● **What to produce**: Please copy out the data below line for line, without changing anything.

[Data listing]
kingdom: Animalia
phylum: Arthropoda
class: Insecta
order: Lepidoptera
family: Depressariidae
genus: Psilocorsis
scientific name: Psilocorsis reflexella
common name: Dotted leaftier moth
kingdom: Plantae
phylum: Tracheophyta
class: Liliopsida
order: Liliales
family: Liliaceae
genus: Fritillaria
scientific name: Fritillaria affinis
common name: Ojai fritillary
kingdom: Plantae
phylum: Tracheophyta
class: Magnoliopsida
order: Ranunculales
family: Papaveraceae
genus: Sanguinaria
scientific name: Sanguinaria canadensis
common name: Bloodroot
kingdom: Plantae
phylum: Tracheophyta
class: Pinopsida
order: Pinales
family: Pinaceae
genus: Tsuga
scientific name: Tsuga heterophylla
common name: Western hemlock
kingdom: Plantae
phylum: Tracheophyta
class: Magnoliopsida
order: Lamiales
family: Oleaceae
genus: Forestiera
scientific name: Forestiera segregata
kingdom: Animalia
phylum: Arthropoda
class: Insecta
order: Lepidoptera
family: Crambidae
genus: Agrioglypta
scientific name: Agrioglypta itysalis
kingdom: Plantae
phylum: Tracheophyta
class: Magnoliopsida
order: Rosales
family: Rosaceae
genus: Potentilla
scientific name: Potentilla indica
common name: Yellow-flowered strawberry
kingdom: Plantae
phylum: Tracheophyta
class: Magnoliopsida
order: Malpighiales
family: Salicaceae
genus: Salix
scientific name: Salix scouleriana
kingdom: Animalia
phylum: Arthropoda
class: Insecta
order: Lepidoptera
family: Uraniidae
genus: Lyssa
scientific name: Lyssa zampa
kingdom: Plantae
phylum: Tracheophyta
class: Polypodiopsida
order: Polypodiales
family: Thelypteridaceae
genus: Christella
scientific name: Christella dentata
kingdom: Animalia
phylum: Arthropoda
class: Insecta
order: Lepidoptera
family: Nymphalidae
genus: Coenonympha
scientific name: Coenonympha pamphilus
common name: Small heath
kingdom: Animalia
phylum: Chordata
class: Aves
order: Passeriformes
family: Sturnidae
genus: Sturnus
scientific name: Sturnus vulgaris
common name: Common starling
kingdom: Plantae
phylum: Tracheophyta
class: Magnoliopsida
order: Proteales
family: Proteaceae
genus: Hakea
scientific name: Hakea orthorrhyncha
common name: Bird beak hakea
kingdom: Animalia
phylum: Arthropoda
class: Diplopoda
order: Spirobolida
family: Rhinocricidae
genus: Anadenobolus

● **Output below**:
kingdom: Animalia
phylum: Arthropoda
class: Insecta
order: Lepidoptera
family: Depressariidae
genus: Psilocorsis
scientific name: Psilocorsis reflexella
common name: Dotted leaftier moth
kingdom: Plantae
phylum: Tracheophyta
class: Liliopsida
order: Liliales
family: Liliaceae
genus: Fritillaria
scientific name: Fritillaria affinis
common name: Ojai fritillary
kingdom: Plantae
phylum: Tracheophyta
class: Magnoliopsida
order: Ranunculales
family: Papaveraceae
genus: Sanguinaria
scientific name: Sanguinaria canadensis
common name: Bloodroot
kingdom: Plantae
phylum: Tracheophyta
class: Pinopsida
order: Pinales
family: Pinaceae
genus: Tsuga
scientific name: Tsuga heterophylla
common name: Western hemlock
kingdom: Plantae
phylum: Tracheophyta
class: Magnoliopsida
order: Lamiales
family: Oleaceae
genus: Forestiera
scientific name: Forestiera segregata
kingdom: Animalia
phylum: Arthropoda
class: Insecta
order: Lepidoptera
family: Crambidae
genus: Agrioglypta
scientific name: Agrioglypta itysalis
kingdom: Plantae
phylum: Tracheophyta
class: Magnoliopsida
order: Rosales
family: Rosaceae
genus: Potentilla
scientific name: Potentilla indica
common name: Yellow-flowered strawberry
kingdom: Plantae
phylum: Tracheophyta
class: Magnoliopsida
order: Malpighiales
family: Salicaceae
genus: Salix
scientific name: Salix scouleriana
kingdom: Animalia
phylum: Arthropoda
class: Insecta
order: Lepidoptera
family: Uraniidae
genus: Lyssa
scientific name: Lyssa zampa
kingdom: Plantae
phylum: Tracheophyta
class: Polypodiopsida
order: Polypodiales
family: Thelypteridaceae
genus: Christella
scientific name: Christella dentata
kingdom: Animalia
phylum: Arthropoda
class: Insecta
order: Lepidoptera
family: Nymphalidae
genus: Coenonympha
scientific name: Coenonympha pamphilus
common name: Small heath
kingdom: Animalia
phylum: Chordata
class: Aves
order: Passeriformes
family: Sturnidae
genus: Sturnus
scientific name: Sturnus vulgaris
common name: Common starling
kingdom: Plantae
phylum: Tracheophyta
class: Magnoliopsida
order: Proteales
family: Proteaceae
genus: Hakea
scientific name: Hakea orthorrhyncha
common name: Bird beak hakea
kingdom: Animalia
phylum: Arthropoda
class: Diplopoda
order: Spirobolida
family: Rhinocricidae
genus: Anadenobolus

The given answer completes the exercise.